The Lion King was Disney’s first theatrical venture – an attempt to breathe fresh life into one of its best-loved films. The story of Simba, a young lion prince orphaned and usurped by his vicious uncle Scar captured the public imagination from its first cinematic release. His return from exile to avenge his father Mufasa’s death and claim both his birthright and the throne has its roots in an old, proven classic: Hamlet. It was, perhaps, ripe for the theatre.
Rather than recreate its cutesy, wide-eyed cartoon animals, however, the stage show aimed at something truly theatrical and even authentic. To Tim Rice and Elton John’s Oscar-winning pop score, the musical added new compositions by South African musician Lebo M: drumbeats and chants that bring a whole continent to life. A vast orange Savannah sun soaks across the stage, and director Julie Taymor – a highly regarded experimental theatremaker – drew on theatrical traditions and techniques from all over the world to bring The Lion King to life: African mask theatre, South East Asian puppetry and Japanese kabuki dance.
Taymor’s staging is legendary – and never more so than in its first 10 minutes. The entire animal kingdom seems to gather in the auditorium to witness the royal birth. As King Mufasa’s son and heir Simba is held aloft at Pride Rock, wooden gazelle leap in perfect arcs and a cheetah prowls the stage, birds swoop on long sticks over the audience’s heads, coloured tails trailing behind them, and an elephant, almost full-size, rumbles down the centre aisle, close enough to touch.

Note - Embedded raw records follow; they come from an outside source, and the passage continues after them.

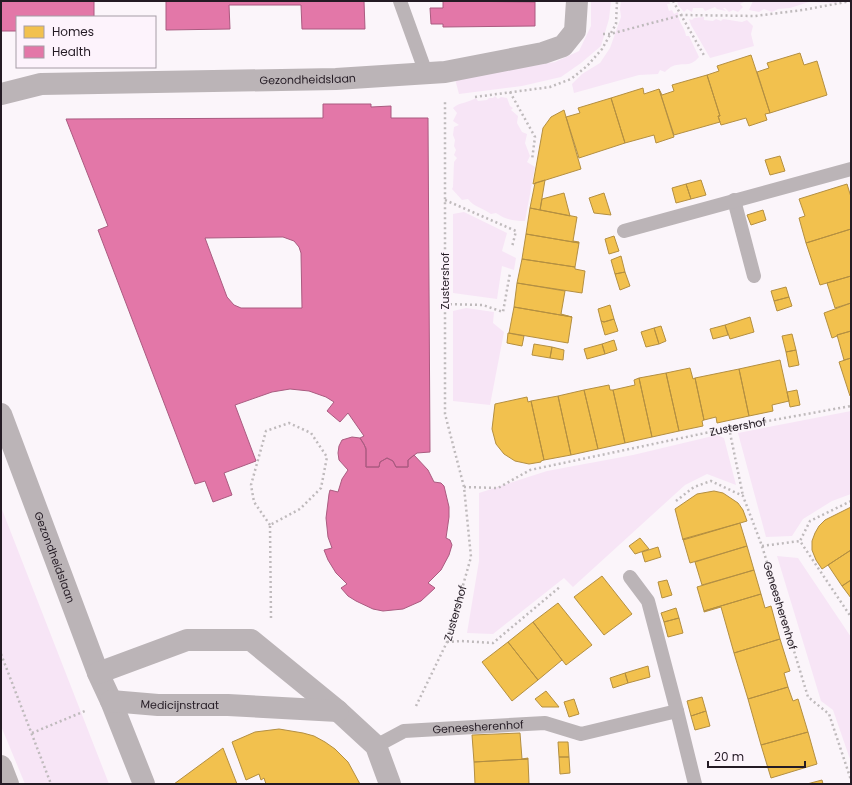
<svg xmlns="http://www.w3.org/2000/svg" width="852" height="785" font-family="Poppins,sans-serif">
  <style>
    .green { fill: #f7e5f6 }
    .homes { fill: #f2c14e; stroke: #b48f41 }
    .health { fill: #e377a8; stroke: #aa5b80; fill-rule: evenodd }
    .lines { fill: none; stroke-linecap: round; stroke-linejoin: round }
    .path { stroke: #bfbabc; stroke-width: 2.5; stroke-dasharray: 2 3; stroke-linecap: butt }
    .lane { stroke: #bbb4b7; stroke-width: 14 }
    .street { stroke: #bbb4b7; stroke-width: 22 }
    .secondary { stroke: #bbb4b6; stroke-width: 22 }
    .labels { text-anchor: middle; stroke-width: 4; stroke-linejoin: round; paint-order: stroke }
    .street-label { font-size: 11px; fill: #241b24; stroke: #fdf3fc }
  </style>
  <rect width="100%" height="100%" fill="#fbf5fa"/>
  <!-- green -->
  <path class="green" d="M591,1H611L609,19L601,46L581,63L561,77L522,86L459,94L455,79L555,62L579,51L591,26Z
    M621,1H669L670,4H667L669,11L672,10L674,14L678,12C678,23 685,27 686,36H689L699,57C690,68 683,62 673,66C670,67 667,70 665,72L660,70L658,74L639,75L574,93L572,84L582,74L600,63L610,48L621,17L620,9Z
    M677,1H744V2L740,4L743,7L738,12L733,10L729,12L725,8H723L726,11L717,9L715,7L705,11L703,8H693L692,12L687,9L684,12L678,5Z
    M753,1H842L836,3L809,2L790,8L778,9L772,12L764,9L759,12L749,10Z
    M704,17V20L713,21L716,19L721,21L723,19L742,22L747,20L753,26L751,34L754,46L710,58L691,25L689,19L692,20L694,18Z
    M495,96L498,99L501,97L507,98L510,106L513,108L511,110L518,116L517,123L522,132L527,134L525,143L530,156L527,162L535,167L525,221C514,221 506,220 496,213L491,214C483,208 474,207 468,199L462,200L452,189L453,187L454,162L457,158L454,155L456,150L454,146L455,140L453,135L454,127L459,125L453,121L457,113L453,108C460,102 468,103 476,98L478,101L487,100L489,98H493Z
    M464,212L507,233L502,251L516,258L514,270L502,266L497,299L453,293V214Z
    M466,308L494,312L493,323L504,332L490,405L453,401V311Z
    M851,411V494L832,501L803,519L792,536L766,537L738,433Z
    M717,435L724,438L736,485L707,474L685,485L573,587L564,578L493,634L467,633L479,561V493L547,471L633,455Z
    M1,507L109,784H25L1,726Z
    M777,556L798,558L851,637V762L833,710L821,701Z"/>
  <!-- homes -->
  <path class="homes" d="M800,53L804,65L817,61L827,95L770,113L757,72L769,68L767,63Z
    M751,55L770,113L765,114L767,120L749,126L746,118L721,125L718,116H720L707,75L719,71L717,66Z
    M707,75L720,116H718L720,122L674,135L659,89L662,95L674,91L672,85Z
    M643,88L644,94L659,89L674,137L656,143L654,135L625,143L611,98Z
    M611,98L625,143L579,158L566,117L580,113L578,108Z
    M564,110L581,169L533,184L543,128L551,117Z
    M780,156L785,171L770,175L765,160Z
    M545,180L540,210L530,208L535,183Z
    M701,180L706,195L691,199L686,184Z
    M686,184L691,199L676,203L672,188Z
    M847,184L851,197V229L806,243L799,218L805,216L799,199Z
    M564,193L570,216L540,210L542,199Z
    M604,193L611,215L594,213L589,198Z
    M530,208L577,217L573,241L579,242V243L526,234Z
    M763,210L766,220L751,225L747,215Z
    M851,229V276L820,285L806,243Z
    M526,234L579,243L575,267L522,259Z
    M614,236L619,251L609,254L605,239Z
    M621,256L625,272L615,274L611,260Z
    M522,259L575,267V269L585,271L582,293L517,283Z
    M625,272L630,286L620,290L615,274Z
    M851,276V303L835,308L827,283Z
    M517,283L565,291L561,314L572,317L514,307Z
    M786,287L789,297L774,301L771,291Z
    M789,297L792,306L777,311L774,301Z
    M851,303V331L837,335V336L832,338L824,313Z
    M610,305L614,319L604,322L601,321L598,309Z
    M514,307L572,317L568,343L509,333Z
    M750,317L754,332L730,339L725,325Z
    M614,319L618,331L605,335L601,321L604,322Z
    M725,325L728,335L713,339L710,329Z
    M661,326L666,341L659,344L654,328Z
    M654,328L659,344L646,347L641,332Z
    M851,331V358L844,360L837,335Z
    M508,333L524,336L522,346L507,343Z
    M792,334L796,350L786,352L782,336Z
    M614,340L617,350L605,354L602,344Z
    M534,344L552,347L550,358L532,355Z
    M602,344L605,354L587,359L584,349Z
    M552,347L564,350L563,360L550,358Z
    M796,350L799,365L789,367L786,352Z
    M851,358V396H850L839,362Z
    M780,360L789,401L772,405L773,411L749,416L739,369Z
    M690,368L693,379L695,378L704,420L702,421L703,426L679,431L666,373Z
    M739,369L749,416L717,423L716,417L704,420L695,378Z
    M666,373L679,431L652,437L639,378Z
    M639,378L652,437L625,443L613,390L635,385L634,380Z
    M609,385L610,390H613L625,443L598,449L584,390Z
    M584,390L598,449L571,455L558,396Z
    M797,390L800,405L790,407L787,392Z
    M558,396L571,455L544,460L531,401Z
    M527,397L528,402L531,401L544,460L541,461V462L529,464L515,461L504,454L496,444L492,429L495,404Z
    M714,491L723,493L738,503L743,510L747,521L683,540L675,509L697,494Z
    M851,507V550L822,569L816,560L812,550V541L815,533L819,526L825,520Z
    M740,523L747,546L690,563L683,539Z
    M640,538L649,549L635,554L629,546Z
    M747,546L754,570L702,585L695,562Z
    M658,547L661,557L645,562L642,552Z
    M851,550V580L842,586L828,565Z
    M754,570L761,594L704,611L697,587Z
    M602,576L632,614L604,635L574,597Z
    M667,580L672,595L662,598L658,582Z
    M851,580V598L842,586Z
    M761,594L765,608L771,606L780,639L734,653L721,607L704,612V611Z
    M558,603L592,645L566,665L533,622Z
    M676,608L679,618L664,622L661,613Z
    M679,618L683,633L668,637L664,622Z
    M533,622L562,660L538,680L508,642Z
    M780,639L790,671L784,673L788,687L748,699L734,653Z
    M508,642L538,680L512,701L482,662Z
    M648,666L650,677L628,683L625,673Z
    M625,673L628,683L613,688L610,678Z
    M788,687L793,701L798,699L808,732L761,745L748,699Z
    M546,691L559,707H542L535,699Z
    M702,697L706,711L691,716L687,701Z
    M574,699L579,714L569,717L564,702Z
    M706,711L710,726L695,730L691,716Z
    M279,729L303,733L314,736L325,742L335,749L348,762L360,784H266L264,778L261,780L259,774L246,780L232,742L255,732Z
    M808,732L817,764L771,778L761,745Z
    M520,733L522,759L528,758V759L474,762L472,735Z
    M558,742H568L569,757H559Z
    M223,748L237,784H174Z
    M559,757H569L570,773L560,774Z
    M528,759L529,784H475L474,762Z
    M822,780L823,784H807Z"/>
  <!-- health -->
  <path class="health" d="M1,1H94V17H17V31H1Z
    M166,1H364L365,29H302L301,5H229L230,29L166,30Z
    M443,1L535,2V26L443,27V24H431L430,8H443Z
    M323,104H371V107L391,106V118H428L430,452L417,453L408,460V467H396L393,461L387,458L380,462L379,467H366V448L360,438L364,436L348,413L340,422L327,411L334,402L326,397L309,391L290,389L272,392L235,405L256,461L224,473L232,495L213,502L205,481L195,484L98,230L108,226L66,119L323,118ZM283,237L294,241L299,247L301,253L302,308H241L234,305L227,297L205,238Z
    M352,437L360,438L364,444L366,450V467H379L380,462L387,458L393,461L396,467H408V460L414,455L428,470L434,482L441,483L444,486L449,507V517L446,538L450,540L452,545L449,555L441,570L428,583L435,588L421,601L403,609L383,611L373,609L356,601L348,596L341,588L347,584L336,573L328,560L324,550L332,548L328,537L326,518L329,494L330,490L338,492L342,479L348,470L339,460L338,453L339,446L342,440Z"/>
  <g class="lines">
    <!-- path -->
    <g class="path">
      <path d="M673,1L705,57"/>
      <path d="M603,34H610L682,15L755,16L803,10L851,1"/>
      <path d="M510,92L535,137L532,160"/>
      <path d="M475,97L550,87L571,79L587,66L602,49L616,24L617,1"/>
      <path d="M445,200L516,231L512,247"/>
      <path d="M445,304L483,305L503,312L510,273"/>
      <path d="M729,428L743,496"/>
      <path id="s1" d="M464,487L498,488L530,470L729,428L851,406"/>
      <path id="s2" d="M676,501L694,487L711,481L743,496L762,546L808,697L829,714L851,780"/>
      <path d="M851,501L810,521L800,541L851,617"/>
      <path d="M270,525L254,502L251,485L266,431L289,423L311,433L327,457L321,488L300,509L270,525L271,619"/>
      <path d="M762,546L800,541"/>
      <path d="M447,642L461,641L493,643L561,586"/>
      <path d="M1,654L51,784"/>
      <path id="s3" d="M416,706L447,642L471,557L464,487L445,414V100"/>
      <path d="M32,733L85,711"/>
    </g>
    <!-- lane -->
    <g class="lane">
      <path d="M400,1L426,73"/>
      <path d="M734,200L754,276"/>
      <path d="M624,231L851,169"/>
      <path d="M677,711L695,784"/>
      <path id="s4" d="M376,746L404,731L545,723L581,734L677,711L648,601L630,577"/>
    </g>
    <!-- street -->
    <g class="street">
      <path id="s5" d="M1,94L41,84L336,79L445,72L543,53L563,46L575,31L577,1"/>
      <path id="s6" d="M1,414L98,673L111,701L144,784"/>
      <path d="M98,673L187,640H251L338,711L376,746L390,784"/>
      <path id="s7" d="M111,701L158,705H228L338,711"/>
    </g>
    <!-- secondary -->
    <path class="secondary" d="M1,766L8,784"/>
  </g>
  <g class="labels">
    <!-- street labels -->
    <g class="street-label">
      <text dy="4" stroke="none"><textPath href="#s5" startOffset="308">Gezondheidslaan</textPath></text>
      <text transform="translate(445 281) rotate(-90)" y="4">Zustershof</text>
      <text dy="4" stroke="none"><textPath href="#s1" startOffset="283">Zustershof</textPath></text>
      <text dy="4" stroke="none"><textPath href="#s6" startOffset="153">Gezondheidslaan</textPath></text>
      <text dy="4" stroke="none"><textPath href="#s2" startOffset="192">Geneesherenhof</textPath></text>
      <text dy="4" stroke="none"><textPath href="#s3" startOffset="101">Zustershof</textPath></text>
      <text dy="4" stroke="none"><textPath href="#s7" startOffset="69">Medicijnstraat</textPath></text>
      <text dy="4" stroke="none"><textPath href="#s4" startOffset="106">Geneesherenhof</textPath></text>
    </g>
  </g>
  <!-- border -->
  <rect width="852" height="785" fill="none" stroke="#241b24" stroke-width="4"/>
  <!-- legend -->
  <rect x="16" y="16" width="140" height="52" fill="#fdf3fc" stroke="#a69da6"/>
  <rect x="24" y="26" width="20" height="12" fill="#f2c14e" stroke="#a69da6"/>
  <text x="52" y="36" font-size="12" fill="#241b24">Homes</text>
  <rect x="24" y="46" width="20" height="12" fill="#e377a8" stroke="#a69da6"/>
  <text x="52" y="56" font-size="12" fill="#241b24">Health</text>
  <!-- scale -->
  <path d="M708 761v6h97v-6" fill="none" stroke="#241b24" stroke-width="2"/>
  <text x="714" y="761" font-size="12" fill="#241b24" stroke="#fdf3fc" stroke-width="3" paint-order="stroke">20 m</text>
</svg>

This is the circle of life and, for a few minutes, it really does move us all.
The secret is that Taymor makes no attempt to disguise her actors as animals. They wear lion headdresses and tribal costumes. Waterfalls are forged out of huge blue sheets and the desert plains are played by actors in grass-box hats. The Lion King is stuffed with surprising set-pieces – the stampede of runaway bison is a particular highlight – but there’s plenty of heart and humour as well. Simba’s burgeoning relationship with Nala adds a tender element to a story of revenge, while Timon and Pumba, meercat and wart-hog, sprinkle a layer of light comic relief through the show.
Indeed, The Lion King offers something for everyone – part of the reason it’s the been seen by more than 75 million people worldwide.